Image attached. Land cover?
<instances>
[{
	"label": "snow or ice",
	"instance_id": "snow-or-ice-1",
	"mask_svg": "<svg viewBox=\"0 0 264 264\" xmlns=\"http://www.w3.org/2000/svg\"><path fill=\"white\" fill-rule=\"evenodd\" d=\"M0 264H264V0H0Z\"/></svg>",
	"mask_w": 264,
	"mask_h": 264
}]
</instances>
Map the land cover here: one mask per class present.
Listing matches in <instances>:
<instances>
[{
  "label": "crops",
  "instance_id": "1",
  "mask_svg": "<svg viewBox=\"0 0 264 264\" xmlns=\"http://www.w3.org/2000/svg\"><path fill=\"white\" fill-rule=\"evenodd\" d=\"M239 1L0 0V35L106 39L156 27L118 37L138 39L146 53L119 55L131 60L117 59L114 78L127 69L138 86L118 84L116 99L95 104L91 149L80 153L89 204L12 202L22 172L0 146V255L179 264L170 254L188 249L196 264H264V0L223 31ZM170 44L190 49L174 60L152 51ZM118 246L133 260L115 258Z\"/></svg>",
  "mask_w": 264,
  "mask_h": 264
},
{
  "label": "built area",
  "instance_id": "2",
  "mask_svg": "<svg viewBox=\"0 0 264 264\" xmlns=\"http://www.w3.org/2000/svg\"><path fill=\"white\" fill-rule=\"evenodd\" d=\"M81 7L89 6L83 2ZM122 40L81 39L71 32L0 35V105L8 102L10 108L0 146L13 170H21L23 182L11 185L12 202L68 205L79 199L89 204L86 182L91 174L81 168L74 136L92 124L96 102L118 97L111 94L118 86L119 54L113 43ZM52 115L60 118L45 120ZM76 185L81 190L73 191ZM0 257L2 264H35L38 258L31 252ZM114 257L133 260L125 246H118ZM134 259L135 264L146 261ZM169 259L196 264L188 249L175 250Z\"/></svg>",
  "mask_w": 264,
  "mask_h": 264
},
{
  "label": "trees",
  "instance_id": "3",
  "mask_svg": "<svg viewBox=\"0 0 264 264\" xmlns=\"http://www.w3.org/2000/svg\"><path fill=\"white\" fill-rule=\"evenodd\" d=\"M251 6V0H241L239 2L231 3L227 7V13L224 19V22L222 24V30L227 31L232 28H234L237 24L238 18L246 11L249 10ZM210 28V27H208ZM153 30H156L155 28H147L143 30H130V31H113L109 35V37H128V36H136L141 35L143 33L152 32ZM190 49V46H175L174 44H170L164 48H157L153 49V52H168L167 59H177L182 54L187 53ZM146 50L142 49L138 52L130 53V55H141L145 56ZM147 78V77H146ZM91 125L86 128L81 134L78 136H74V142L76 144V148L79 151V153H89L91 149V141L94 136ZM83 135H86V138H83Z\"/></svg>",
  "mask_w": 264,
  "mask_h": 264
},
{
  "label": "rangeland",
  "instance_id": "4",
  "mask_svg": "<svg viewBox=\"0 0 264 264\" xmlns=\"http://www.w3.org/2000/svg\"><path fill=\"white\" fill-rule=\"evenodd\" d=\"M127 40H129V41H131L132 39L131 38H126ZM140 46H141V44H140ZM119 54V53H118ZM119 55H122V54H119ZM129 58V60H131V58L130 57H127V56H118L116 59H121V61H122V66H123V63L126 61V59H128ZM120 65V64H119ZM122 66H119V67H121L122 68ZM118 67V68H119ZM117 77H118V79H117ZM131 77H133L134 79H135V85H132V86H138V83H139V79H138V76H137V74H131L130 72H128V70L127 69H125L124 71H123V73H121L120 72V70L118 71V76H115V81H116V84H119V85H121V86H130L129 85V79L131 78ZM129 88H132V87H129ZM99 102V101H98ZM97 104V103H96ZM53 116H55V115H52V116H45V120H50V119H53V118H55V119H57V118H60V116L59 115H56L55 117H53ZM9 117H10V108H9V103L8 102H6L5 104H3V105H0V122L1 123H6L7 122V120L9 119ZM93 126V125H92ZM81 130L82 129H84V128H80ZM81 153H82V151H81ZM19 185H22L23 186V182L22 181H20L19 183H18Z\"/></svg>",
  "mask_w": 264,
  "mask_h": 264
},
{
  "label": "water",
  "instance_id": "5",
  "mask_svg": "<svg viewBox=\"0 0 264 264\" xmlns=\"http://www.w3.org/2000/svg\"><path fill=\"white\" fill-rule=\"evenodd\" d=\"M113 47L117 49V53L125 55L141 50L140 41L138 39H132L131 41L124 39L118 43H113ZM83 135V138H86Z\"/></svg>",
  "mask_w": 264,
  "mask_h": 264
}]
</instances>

:: Work required ::
Please repeat the listing exactly, with nothing left out.

:: Completed task ::
Image attached. Land cover?
<instances>
[{
	"label": "snow or ice",
	"instance_id": "snow-or-ice-1",
	"mask_svg": "<svg viewBox=\"0 0 264 264\" xmlns=\"http://www.w3.org/2000/svg\"><path fill=\"white\" fill-rule=\"evenodd\" d=\"M0 264H264V0H0Z\"/></svg>",
	"mask_w": 264,
	"mask_h": 264
}]
</instances>
Map the land cover here: one mask per class present.
Listing matches in <instances>:
<instances>
[{
  "label": "crops",
  "instance_id": "1",
  "mask_svg": "<svg viewBox=\"0 0 264 264\" xmlns=\"http://www.w3.org/2000/svg\"><path fill=\"white\" fill-rule=\"evenodd\" d=\"M239 1L0 0V35L106 39L156 27L118 37L138 39L146 53L119 55L131 60L117 59L114 78L127 69L138 86L118 84L116 99L95 104L91 149L80 153L89 204L12 202L22 172L0 146V255L179 264L170 254L188 249L196 264H264V0L223 31ZM170 44L190 49L174 60L152 51ZM118 246L133 260L115 258Z\"/></svg>",
  "mask_w": 264,
  "mask_h": 264
},
{
  "label": "built area",
  "instance_id": "2",
  "mask_svg": "<svg viewBox=\"0 0 264 264\" xmlns=\"http://www.w3.org/2000/svg\"><path fill=\"white\" fill-rule=\"evenodd\" d=\"M81 7L89 6L83 2ZM122 40L81 39L71 32L0 35V105L8 102L10 108L0 146L13 170H21L23 182L11 185L12 202L68 205L79 199L89 204L86 182L91 174L81 168L74 136L92 124L96 102L118 97L111 94L118 86L119 54L113 43ZM52 115L60 118L45 120ZM76 185L81 190L73 191ZM0 257L2 264H35L38 258L31 252ZM114 257L133 260L125 246H118ZM134 259L135 264L146 261ZM169 259L196 264L188 249L175 250Z\"/></svg>",
  "mask_w": 264,
  "mask_h": 264
},
{
  "label": "trees",
  "instance_id": "3",
  "mask_svg": "<svg viewBox=\"0 0 264 264\" xmlns=\"http://www.w3.org/2000/svg\"><path fill=\"white\" fill-rule=\"evenodd\" d=\"M251 6V0H241L239 2L231 3L227 7V13L224 19V22L222 24V30L227 31L232 28H234L237 24L238 18L246 11L249 10ZM210 28V27H208ZM153 30H156L155 28H147L143 30H130V31H113L109 35V37H128V36H136L141 35L143 33L152 32ZM190 49V46H175L174 44H170L164 48H157L153 49V52H168L167 59H177L182 54L187 53ZM146 50L142 49L138 52L130 53V55H141L145 56ZM147 78V77H146ZM91 125L86 128L81 134L78 136H74V142L76 144V148L79 151V153H89L91 149V141L94 136ZM83 135H86V138H83Z\"/></svg>",
  "mask_w": 264,
  "mask_h": 264
},
{
  "label": "rangeland",
  "instance_id": "4",
  "mask_svg": "<svg viewBox=\"0 0 264 264\" xmlns=\"http://www.w3.org/2000/svg\"><path fill=\"white\" fill-rule=\"evenodd\" d=\"M127 40H129V41H131L132 39L131 38H126ZM140 46H141V44H140ZM119 54V53H118ZM119 55H122V54H119ZM129 58V60H131V58L130 57H127V56H118L116 59H121V61H122V66H123V63L126 61V59H128ZM120 65V64H119ZM122 66H119V67H121L122 68ZM118 67V68H119ZM117 77H118V79H117ZM131 77H133L134 79H135V85H132V86H138V83H139V79H138V76H137V74H131L130 72H128V70L127 69H125L124 71H123V73H121L120 72V70L118 71V76H115V81H116V84H119V85H121V86H130L129 85V79L131 78ZM129 88H132V87H129ZM99 102V101H98ZM97 104V103H96ZM53 116H55V115H52V116H45V120H50V119H53V118H55V119H57V118H60V116L59 115H56L55 117H53ZM9 117H10V108H9V103L8 102H6L5 104H3V105H0V122L1 123H6L7 122V120L9 119ZM93 126V125H92ZM81 130L82 129H84V128H80ZM81 153H82V151H81ZM19 185H22L23 186V182L22 181H20L19 183H18Z\"/></svg>",
  "mask_w": 264,
  "mask_h": 264
},
{
  "label": "water",
  "instance_id": "5",
  "mask_svg": "<svg viewBox=\"0 0 264 264\" xmlns=\"http://www.w3.org/2000/svg\"><path fill=\"white\" fill-rule=\"evenodd\" d=\"M113 47L117 49V53L125 55L141 50L140 41L138 39H132L131 41L124 39L118 43H113ZM83 135V138H86Z\"/></svg>",
  "mask_w": 264,
  "mask_h": 264
}]
</instances>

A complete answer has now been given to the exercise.